Craft Beer News

Heavenly craft beer brewery is in the works in Dallas' Medical District

Heavenly craft beer brewery is in the works in Dallas Medical District

Celestial Beerworks
Craft beer is in the works. Photo courtesy of Celestial Beerworks

A promising new brewery is set to open near Dallas' Medical District from a local brewer made good.

Called Celestial Beerworks, the brewery is from Matt Reynolds, who has been serving as the brewer at Malai Kitchen for the past two years. He and his wife Molly will open Celestial as a brewpub serving beer only, no food, in what they are designing to be an interactive and engaging taproom.

The brewery is still under construction, but they've taken delivery on five shiny new fermenters and have a lovely mural on the exterior wall painted by family and friends. They hope to be open by early summer.

Reynolds has been laying the groundwork by sharing tastings at various local events. His beers include Beta Borealis, a saison fermented with wild Chardonnay yeast and Chardonnay grape juice; an IPA brewed with "massive amounts" of wheat and flaked oats, then double dry hopped during fermentation to create an IPA bursting with citrus flavor and overripe fruit aromas; and a pale ale.

Like the name of their brewery, the beers are named for various astronomical figures. Their "Kepler" IPA is named for Johannes Kepler, who redefined the laws of planetary motion. Their pale ale is called Gravitational Collapse, which as we all know is the process that occurs when an astronomical object's gravity is so strong that it pulls its own matter inward, leading to the formation of galaxies, planets, and stars.

Reynolds is a former mechanical engineer who began home brewing as a hobby. It soon turned into a passion and a profession.

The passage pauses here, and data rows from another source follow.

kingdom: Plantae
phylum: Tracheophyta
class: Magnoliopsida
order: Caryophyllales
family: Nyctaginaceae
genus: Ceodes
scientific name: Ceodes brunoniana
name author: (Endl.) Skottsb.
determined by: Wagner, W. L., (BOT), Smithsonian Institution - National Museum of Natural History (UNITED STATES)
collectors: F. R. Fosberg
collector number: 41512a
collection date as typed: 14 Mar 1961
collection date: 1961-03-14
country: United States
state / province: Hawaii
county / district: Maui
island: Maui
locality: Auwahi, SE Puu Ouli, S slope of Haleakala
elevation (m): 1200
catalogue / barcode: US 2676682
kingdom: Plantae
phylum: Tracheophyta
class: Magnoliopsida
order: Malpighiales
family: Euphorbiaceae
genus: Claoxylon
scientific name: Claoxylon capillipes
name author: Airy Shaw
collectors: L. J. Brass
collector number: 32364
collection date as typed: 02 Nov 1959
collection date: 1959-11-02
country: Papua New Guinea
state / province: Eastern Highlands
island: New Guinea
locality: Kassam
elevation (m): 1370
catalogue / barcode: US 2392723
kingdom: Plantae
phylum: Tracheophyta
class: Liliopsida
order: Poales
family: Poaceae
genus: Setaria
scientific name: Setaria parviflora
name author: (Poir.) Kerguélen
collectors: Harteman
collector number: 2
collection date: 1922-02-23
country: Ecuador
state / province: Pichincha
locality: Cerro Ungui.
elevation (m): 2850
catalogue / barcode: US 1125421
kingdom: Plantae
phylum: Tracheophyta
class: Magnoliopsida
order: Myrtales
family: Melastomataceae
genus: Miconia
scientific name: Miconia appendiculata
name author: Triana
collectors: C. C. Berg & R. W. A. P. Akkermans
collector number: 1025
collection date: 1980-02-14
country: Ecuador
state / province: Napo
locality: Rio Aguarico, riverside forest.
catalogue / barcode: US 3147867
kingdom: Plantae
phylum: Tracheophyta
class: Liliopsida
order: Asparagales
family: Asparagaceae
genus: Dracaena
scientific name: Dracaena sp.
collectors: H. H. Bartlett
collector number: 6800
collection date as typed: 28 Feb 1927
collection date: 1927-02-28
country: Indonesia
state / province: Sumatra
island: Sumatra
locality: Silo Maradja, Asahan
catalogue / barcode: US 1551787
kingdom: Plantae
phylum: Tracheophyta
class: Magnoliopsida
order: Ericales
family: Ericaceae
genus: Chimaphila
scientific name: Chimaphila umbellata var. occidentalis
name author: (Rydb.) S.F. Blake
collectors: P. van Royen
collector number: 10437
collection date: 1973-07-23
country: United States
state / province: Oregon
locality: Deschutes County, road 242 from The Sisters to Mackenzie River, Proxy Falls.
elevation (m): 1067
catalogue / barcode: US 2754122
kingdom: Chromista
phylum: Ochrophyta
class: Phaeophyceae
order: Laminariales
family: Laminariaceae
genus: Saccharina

He graduated from the American Brewers Guild program and was hired by Malai Kitchen.

"Malai was kitchen-based and took a refreshing approach to beer," he says. "I think that experience helped give me a different approach to brewing."

He doesn't aspire to be massive, but is instead aiming to be a neighborhood pub-style brewery and perhaps a destination for beer aficionados. "My goal is not to be on the shelf at Kroger," he says. "We hope people will come in if they like drinking fresh beer in its prime state."

Their space is a smaller warehouse, about 5,000 square feet and in a cool, offbeat location in the newly emerging Medical District.

"It'll be a simple space with a focus on the beer," he says. "We're going to shoot for at least 10 taps. Being smaller allows you to be a little more creative. We'll try to make it an open enviroment where you can come hang out."